** start of Dataset content **

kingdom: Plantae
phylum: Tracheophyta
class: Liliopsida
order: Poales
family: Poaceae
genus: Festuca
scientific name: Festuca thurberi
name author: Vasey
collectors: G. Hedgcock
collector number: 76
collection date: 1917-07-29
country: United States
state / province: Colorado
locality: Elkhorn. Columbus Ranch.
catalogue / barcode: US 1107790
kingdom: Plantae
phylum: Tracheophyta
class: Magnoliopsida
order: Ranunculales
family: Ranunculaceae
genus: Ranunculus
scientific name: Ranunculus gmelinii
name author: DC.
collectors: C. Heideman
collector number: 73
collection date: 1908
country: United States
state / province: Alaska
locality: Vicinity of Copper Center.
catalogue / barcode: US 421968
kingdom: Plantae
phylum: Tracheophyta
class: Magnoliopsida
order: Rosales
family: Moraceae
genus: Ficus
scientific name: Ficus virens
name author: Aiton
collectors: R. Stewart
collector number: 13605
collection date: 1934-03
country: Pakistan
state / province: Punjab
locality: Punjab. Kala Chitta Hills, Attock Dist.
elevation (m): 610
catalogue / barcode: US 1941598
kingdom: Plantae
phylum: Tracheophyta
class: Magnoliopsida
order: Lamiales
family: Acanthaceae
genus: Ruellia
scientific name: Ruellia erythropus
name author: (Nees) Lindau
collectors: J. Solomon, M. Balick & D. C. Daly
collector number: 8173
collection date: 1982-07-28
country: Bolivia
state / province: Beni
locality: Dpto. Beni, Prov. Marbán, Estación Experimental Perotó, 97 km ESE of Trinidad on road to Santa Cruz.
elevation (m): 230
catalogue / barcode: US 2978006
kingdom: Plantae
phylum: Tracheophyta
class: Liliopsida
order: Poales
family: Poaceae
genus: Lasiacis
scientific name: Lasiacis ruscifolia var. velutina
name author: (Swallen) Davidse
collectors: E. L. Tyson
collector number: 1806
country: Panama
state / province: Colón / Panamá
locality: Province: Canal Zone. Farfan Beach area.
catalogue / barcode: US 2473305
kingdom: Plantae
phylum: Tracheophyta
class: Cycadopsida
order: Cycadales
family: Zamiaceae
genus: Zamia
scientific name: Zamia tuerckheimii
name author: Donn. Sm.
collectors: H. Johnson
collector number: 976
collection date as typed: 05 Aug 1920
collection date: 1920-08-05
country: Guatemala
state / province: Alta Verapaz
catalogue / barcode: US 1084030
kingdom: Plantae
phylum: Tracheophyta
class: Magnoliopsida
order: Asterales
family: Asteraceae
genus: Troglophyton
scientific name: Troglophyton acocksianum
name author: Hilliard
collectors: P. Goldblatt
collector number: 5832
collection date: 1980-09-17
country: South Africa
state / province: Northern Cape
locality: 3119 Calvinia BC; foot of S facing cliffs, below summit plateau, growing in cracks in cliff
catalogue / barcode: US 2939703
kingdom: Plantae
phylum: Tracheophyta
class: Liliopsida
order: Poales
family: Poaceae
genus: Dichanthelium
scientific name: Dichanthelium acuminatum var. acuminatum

** end of Dataset content **

**Description of the task:**
Transcribe every line of the material above word for word, keeping the original order.

**Solution for this exercise:**
kingdom: Plantae
phylum: Tracheophyta
class: Liliopsida
order: Poales
family: Poaceae
genus: Festuca
scientific name: Festuca thurberi
name author: Vasey
collectors: G. Hedgcock
collector number: 76
collection date: 1917-07-29
country: United States
state / province: Colorado
locality: Elkhorn. Columbus Ranch.
catalogue / barcode: US 1107790
kingdom: Plantae
phylum: Tracheophyta
class: Magnoliopsida
order: Ranunculales
family: Ranunculaceae
genus: Ranunculus
scientific name: Ranunculus gmelinii
name author: DC.
collectors: C. Heideman
collector number: 73
collection date: 1908
country: United States
state / province: Alaska
locality: Vicinity of Copper Center.
catalogue / barcode: US 421968
kingdom: Plantae
phylum: Tracheophyta
class: Magnoliopsida
order: Rosales
family: Moraceae
genus: Ficus
scientific name: Ficus virens
name author: Aiton
collectors: R. Stewart
collector number: 13605
collection date: 1934-03
country: Pakistan
state / province: Punjab
locality: Punjab. Kala Chitta Hills, Attock Dist.
elevation (m): 610
catalogue / barcode: US 1941598
kingdom: Plantae
phylum: Tracheophyta
class: Magnoliopsida
order: Lamiales
family: Acanthaceae
genus: Ruellia
scientific name: Ruellia erythropus
name author: (Nees) Lindau
collectors: J. Solomon, M. Balick & D. C. Daly
collector number: 8173
collection date: 1982-07-28
country: Bolivia
state / province: Beni
locality: Dpto. Beni, Prov. Marbán, Estación Experimental Perotó, 97 km ESE of Trinidad on road to Santa Cruz.
elevation (m): 230
catalogue / barcode: US 2978006
kingdom: Plantae
phylum: Tracheophyta
class: Liliopsida
order: Poales
family: Poaceae
genus: Lasiacis
scientific name: Lasiacis ruscifolia var. velutina
name author: (Swallen) Davidse
collectors: E. L. Tyson
collector number: 1806
country: Panama
state / province: Colón / Panamá
locality: Province: Canal Zone. Farfan Beach area.
catalogue / barcode: US 2473305
kingdom: Plantae
phylum: Tracheophyta
class: Cycadopsida
order: Cycadales
family: Zamiaceae
genus: Zamia
scientific name: Zamia tuerckheimii
name author: Donn. Sm.
collectors: H. Johnson
collector number: 976
collection date as typed: 05 Aug 1920
collection date: 1920-08-05
country: Guatemala
state / province: Alta Verapaz
catalogue / barcode: US 1084030
kingdom: Plantae
phylum: Tracheophyta
class: Magnoliopsida
order: Asterales
family: Asteraceae
genus: Troglophyton
scientific name: Troglophyton acocksianum
name author: Hilliard
collectors: P. Goldblatt
collector number: 5832
collection date: 1980-09-17
country: South Africa
state / province: Northern Cape
locality: 3119 Calvinia BC; foot of S facing cliffs, below summit plateau, growing in cracks in cliff
catalogue / barcode: US 2939703
kingdom: Plantae
phylum: Tracheophyta
class: Liliopsida
order: Poales
family: Poaceae
genus: Dichanthelium
scientific name: Dichanthelium acuminatum var. acuminatum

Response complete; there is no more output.